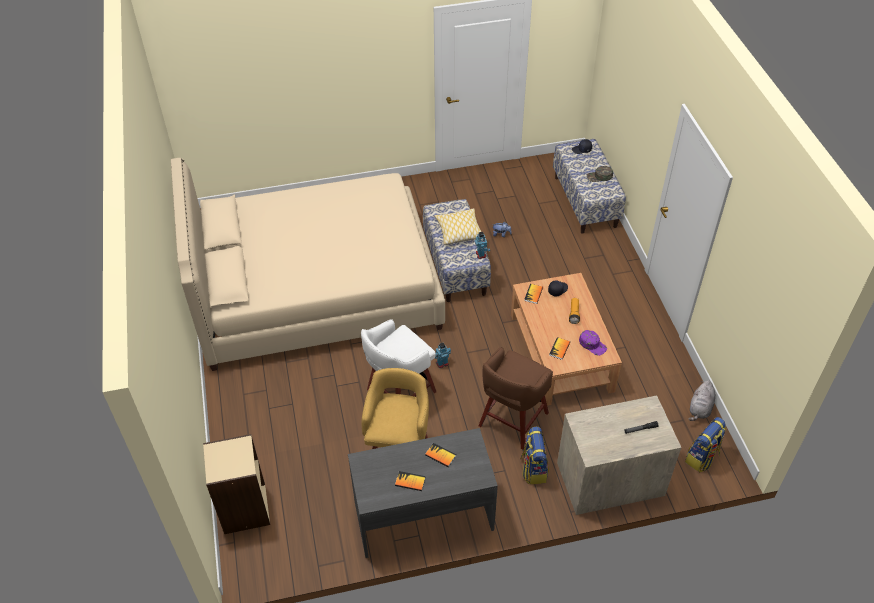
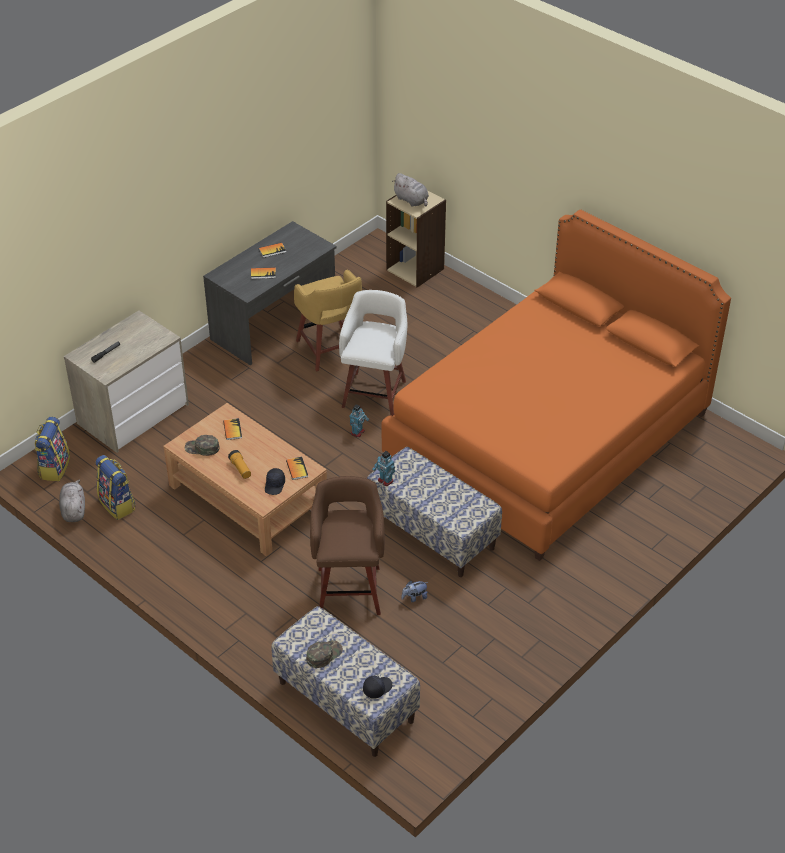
camera: 145 degrees right, 5 degrees down
(233, 460) = (412, 200): none -> grey plush toy
(316, 290) = (548, 437): beige bed -> orange bed
(459, 231) = (433, 495): pillow -> none
(512, 421) = (252, 417): brown stool -> brown stool (349, 589)
(533, 469) = (206, 391): backpack -> backpack (118, 505)
(592, 344) = (202, 448): purple cap -> green cap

[YOUR ASSIGNMENT]
The reply must consist of the records, repeated exactly, minus any images.

[RESULT]
camera: 145 degrees right, 5 degrees down
(233, 460) = (412, 200): none -> grey plush toy
(316, 290) = (548, 437): beige bed -> orange bed
(459, 231) = (433, 495): pillow -> none
(512, 421) = (252, 417): brown stool -> brown stool (349, 589)
(533, 469) = (206, 391): backpack -> backpack (118, 505)
(592, 344) = (202, 448): purple cap -> green cap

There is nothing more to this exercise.